◆ **Extracted text**
----------

The Compensation Committee is responsible for performing the duties of the Board of Directors relating to the compensation of our executive officers and other senior management. During 2011, our named executive officers were Mr. Roy V. Armes, Chairman, President, and Chief Executive Officer; Mr. Bradley E. Hughes, Vice President and Chief Financial Officer; Ms. Brenda S. Harmon, Senior Vice President and Chief Human Resources Officer; Mr. Harold C. Miller, Vice President and President International Tire Operations; and Mr. Christopher E. Ostrander, Vice President and President North American Tire Operations.

With input, as appropriate, from management and our outside executive compensation consultants, the Compensation Committee reviews and approves all elements of our executive compensation program. Management is responsible for making recommendations to the Compensation Committee regarding executive officer compensation (except with respect to Mr. Armes’ compensation) and effectively implementing our executive compensation program, as approved by the Compensation Committee.

----------

◆ **Activity list**
A) In the passage above on the Compensation Committee, turn the paragraph that begins "The Compensation Committee is responsible" into a short list that keeps its main facts.
B) Answer these from the passage above on the Compensation Committee:
(i) Who was Chief Financial Officer in 2011?
(ii) Whose compensation is excluded from management's recommendations to the Compensation Committee?
(iii) Besides management, who gives input to the Compensation Committee?

----------

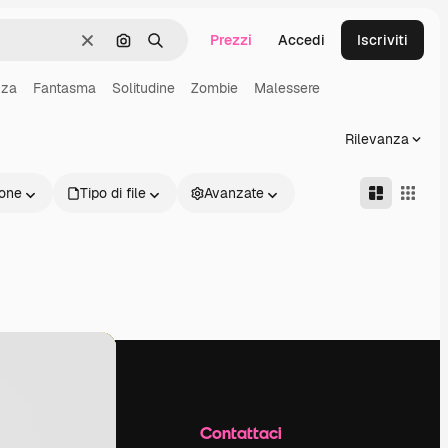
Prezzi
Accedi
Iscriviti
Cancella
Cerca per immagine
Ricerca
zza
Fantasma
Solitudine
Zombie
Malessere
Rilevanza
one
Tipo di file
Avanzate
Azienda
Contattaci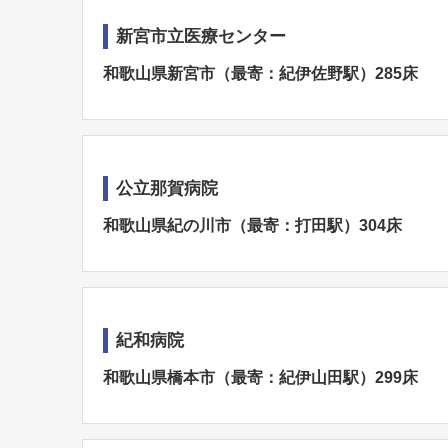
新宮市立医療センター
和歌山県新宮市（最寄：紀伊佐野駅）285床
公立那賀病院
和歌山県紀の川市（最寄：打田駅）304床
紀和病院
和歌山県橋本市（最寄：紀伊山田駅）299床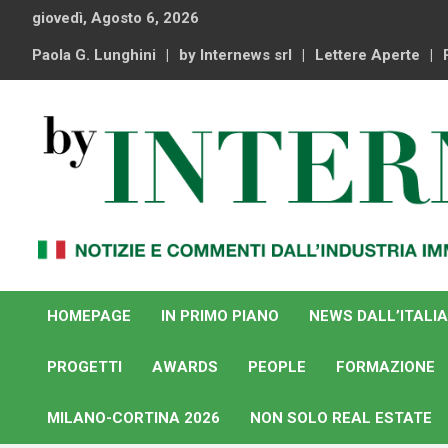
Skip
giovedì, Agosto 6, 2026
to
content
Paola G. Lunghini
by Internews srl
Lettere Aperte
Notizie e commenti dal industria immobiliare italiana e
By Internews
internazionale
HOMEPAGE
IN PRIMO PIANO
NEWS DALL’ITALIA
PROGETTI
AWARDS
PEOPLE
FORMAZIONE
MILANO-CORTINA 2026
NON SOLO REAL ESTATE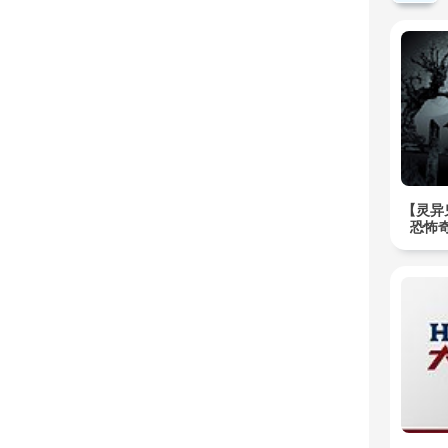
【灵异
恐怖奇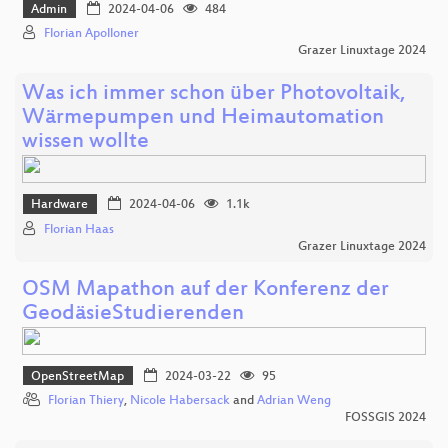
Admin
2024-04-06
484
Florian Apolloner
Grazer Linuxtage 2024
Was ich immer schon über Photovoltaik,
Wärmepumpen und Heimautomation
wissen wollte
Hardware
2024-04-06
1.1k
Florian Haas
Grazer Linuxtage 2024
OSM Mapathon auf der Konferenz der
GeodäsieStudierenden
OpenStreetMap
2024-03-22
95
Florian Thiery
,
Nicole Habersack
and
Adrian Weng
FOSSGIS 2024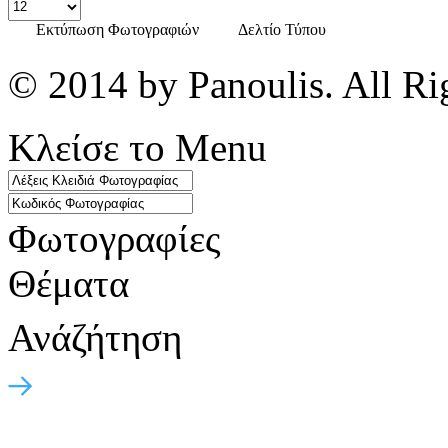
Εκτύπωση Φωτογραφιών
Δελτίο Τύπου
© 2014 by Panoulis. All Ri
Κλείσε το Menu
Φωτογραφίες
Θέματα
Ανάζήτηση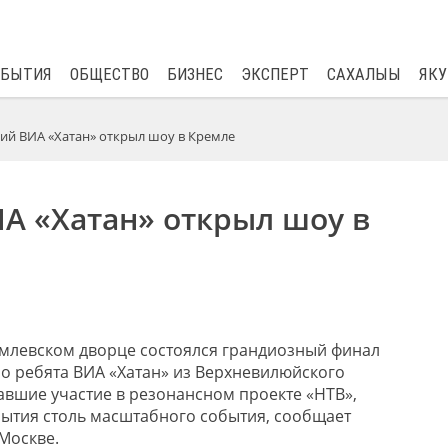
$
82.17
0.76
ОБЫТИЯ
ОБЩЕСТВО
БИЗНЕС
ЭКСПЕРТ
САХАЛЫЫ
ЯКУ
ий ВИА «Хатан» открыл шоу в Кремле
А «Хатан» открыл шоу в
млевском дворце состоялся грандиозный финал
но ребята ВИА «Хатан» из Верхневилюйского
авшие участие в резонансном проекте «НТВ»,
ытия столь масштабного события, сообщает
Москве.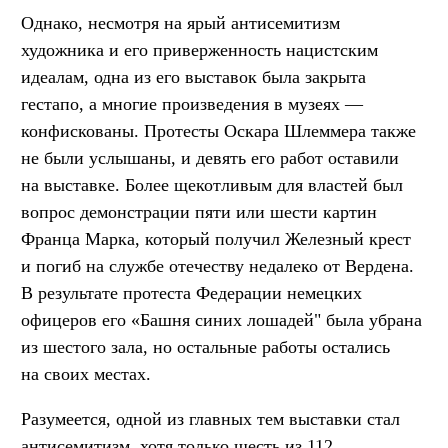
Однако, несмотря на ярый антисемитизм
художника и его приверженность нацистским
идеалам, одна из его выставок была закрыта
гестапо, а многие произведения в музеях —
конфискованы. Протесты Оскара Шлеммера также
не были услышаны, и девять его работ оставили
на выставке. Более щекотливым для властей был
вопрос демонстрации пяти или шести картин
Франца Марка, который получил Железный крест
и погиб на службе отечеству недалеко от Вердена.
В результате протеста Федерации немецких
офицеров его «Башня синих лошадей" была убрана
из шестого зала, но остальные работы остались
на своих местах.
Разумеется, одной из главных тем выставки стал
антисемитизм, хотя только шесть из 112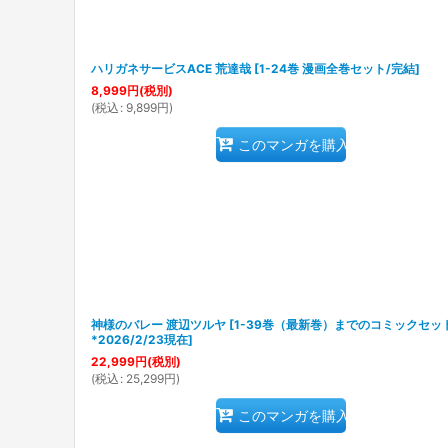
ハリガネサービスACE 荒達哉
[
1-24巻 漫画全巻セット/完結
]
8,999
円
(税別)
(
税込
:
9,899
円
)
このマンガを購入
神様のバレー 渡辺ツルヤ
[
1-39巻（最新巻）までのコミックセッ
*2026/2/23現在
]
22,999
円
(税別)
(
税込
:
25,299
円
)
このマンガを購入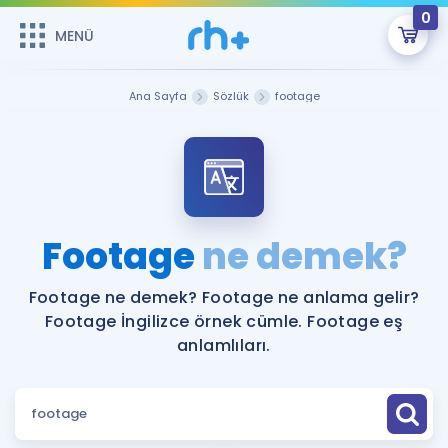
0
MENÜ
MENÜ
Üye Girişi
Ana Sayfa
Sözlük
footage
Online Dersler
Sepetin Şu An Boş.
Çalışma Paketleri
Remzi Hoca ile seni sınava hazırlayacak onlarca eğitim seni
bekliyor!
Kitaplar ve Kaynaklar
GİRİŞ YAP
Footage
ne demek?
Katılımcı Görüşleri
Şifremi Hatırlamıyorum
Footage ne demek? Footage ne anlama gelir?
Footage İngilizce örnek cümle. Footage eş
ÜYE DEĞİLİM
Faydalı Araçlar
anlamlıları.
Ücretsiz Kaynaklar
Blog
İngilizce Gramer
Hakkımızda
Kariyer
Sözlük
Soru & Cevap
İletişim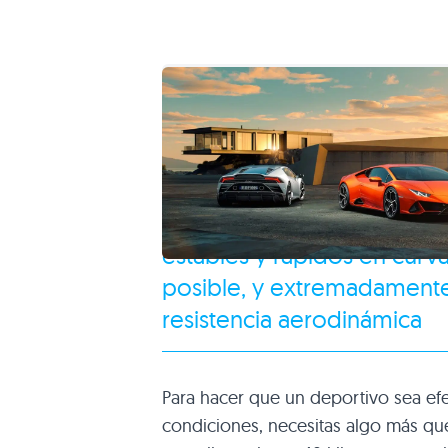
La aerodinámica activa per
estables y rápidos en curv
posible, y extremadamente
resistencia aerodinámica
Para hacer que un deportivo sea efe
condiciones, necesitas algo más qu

----------

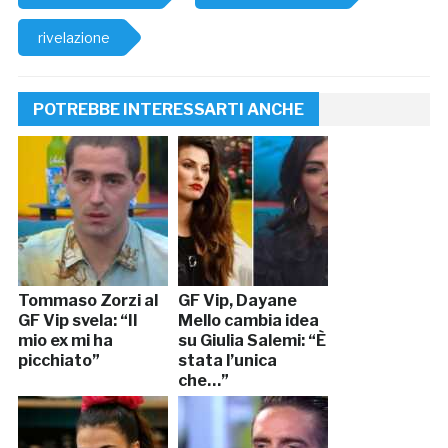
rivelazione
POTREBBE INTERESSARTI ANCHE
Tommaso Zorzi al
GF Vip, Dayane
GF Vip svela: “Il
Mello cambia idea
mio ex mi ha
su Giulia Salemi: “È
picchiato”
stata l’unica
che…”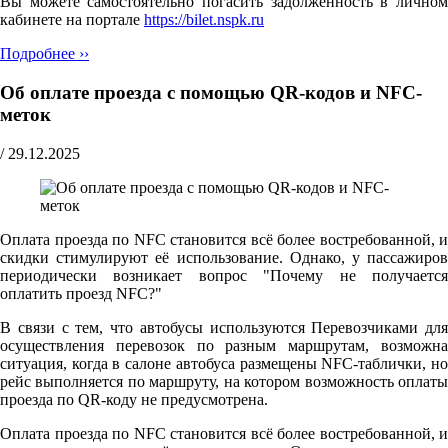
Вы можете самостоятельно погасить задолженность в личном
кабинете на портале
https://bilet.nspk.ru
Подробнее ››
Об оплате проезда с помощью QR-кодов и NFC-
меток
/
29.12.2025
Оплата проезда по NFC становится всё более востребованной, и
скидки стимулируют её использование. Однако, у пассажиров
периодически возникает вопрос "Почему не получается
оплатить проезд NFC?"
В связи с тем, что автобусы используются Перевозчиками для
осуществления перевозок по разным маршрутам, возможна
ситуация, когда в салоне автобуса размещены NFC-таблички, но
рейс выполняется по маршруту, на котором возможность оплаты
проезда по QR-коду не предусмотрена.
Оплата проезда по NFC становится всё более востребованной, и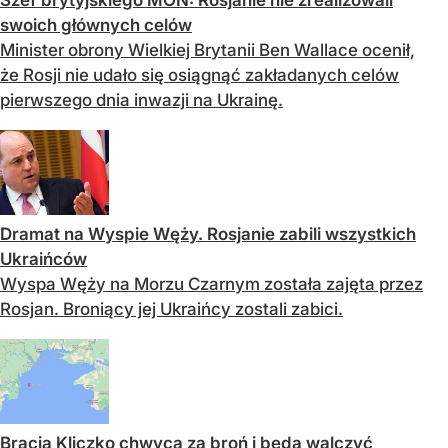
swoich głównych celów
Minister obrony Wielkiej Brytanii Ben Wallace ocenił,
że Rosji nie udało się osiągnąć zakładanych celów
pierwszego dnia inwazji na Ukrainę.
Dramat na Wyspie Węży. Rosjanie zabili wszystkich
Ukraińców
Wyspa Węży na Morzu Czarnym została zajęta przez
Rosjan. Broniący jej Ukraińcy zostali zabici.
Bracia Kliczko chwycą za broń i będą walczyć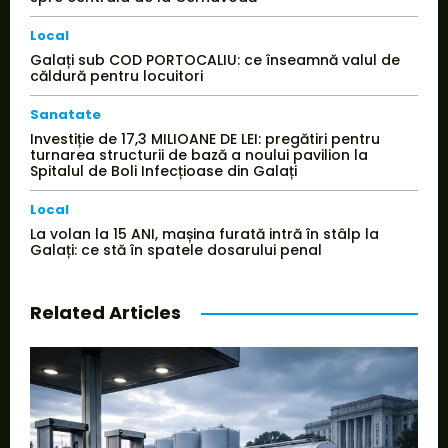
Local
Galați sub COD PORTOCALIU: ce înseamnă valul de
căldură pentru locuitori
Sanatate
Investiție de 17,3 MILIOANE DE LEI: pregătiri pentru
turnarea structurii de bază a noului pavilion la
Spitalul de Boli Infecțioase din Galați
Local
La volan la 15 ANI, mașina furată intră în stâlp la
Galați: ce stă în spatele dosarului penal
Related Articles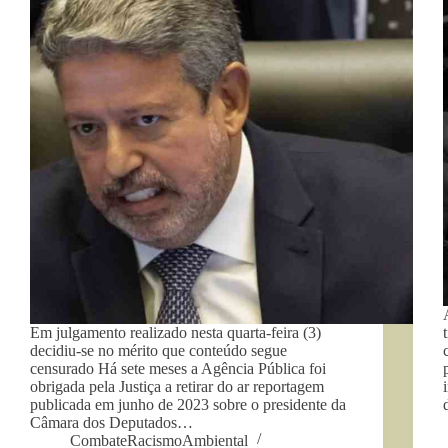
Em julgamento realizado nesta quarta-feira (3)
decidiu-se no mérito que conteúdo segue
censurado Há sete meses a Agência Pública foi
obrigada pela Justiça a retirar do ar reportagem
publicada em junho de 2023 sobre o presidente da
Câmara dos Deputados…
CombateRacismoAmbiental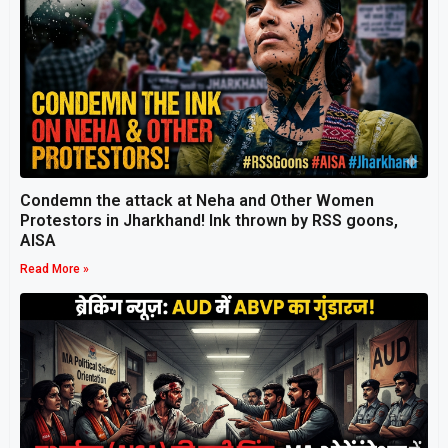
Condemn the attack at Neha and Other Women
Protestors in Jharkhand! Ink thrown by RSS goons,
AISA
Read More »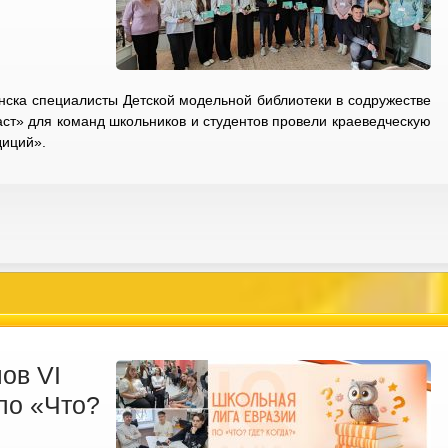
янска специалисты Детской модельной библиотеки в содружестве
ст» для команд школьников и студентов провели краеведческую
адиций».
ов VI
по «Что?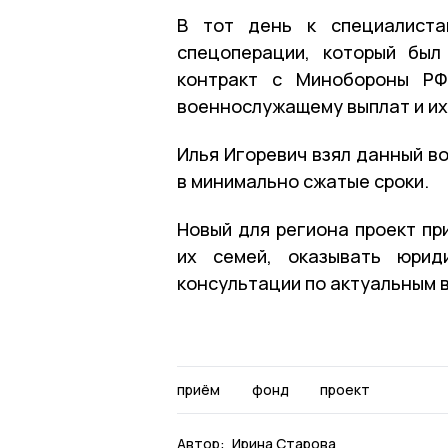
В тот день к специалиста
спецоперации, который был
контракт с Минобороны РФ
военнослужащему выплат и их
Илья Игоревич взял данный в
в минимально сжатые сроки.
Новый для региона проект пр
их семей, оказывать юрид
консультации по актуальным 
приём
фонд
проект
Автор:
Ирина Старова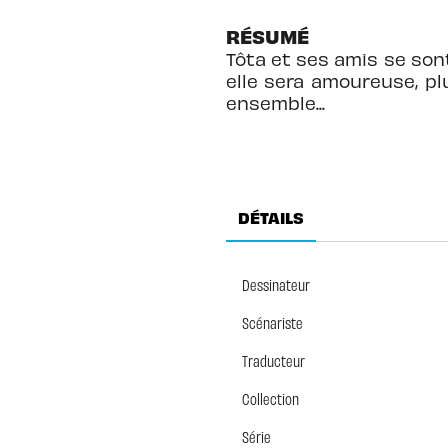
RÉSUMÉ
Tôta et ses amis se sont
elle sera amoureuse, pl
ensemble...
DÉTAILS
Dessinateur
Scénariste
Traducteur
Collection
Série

----------

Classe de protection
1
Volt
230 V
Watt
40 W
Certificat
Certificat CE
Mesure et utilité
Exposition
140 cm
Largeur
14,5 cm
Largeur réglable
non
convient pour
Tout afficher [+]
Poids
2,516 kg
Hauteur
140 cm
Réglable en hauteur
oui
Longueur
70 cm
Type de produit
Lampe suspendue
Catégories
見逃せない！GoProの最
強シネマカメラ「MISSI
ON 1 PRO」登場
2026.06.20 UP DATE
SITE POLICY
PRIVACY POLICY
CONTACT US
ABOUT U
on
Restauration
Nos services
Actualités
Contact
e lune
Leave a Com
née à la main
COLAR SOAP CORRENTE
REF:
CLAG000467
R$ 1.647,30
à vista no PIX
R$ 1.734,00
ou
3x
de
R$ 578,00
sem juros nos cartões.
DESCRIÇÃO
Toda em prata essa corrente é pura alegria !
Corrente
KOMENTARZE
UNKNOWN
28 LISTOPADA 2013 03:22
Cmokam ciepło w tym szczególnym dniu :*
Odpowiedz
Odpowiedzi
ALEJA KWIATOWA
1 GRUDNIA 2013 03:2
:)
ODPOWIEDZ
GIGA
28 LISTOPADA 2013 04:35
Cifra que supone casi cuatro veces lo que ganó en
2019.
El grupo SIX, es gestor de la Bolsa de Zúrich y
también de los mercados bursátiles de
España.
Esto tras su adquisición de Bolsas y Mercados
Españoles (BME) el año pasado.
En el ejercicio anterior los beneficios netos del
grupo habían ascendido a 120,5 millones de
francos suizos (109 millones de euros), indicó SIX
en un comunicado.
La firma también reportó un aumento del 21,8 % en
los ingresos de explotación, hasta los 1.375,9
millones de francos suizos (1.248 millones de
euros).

----------

◆ **Solutions to each task**
A)
- The Compensation Committee performs the Board of Directors' duties on compensation of executive officers and other senior management.
- Named executive officers in 2011:
  - Roy V. Armes: Chairman, President, and Chief Executive Officer
  - Bradley E. Hughes: Vice President and Chief Financial Officer
  - Brenda S. Harmon: Senior Vice President and Chief Human Resources Officer
  - Harold C. Miller: Vice President and President International Tire Operations
  - Christopher E. Ostrander: Vice President and President North American Tire Operations

B)
(i) Mr. Bradley E. Hughes
(ii) Mr. Armes'
(iii) The outside executive compensation consultants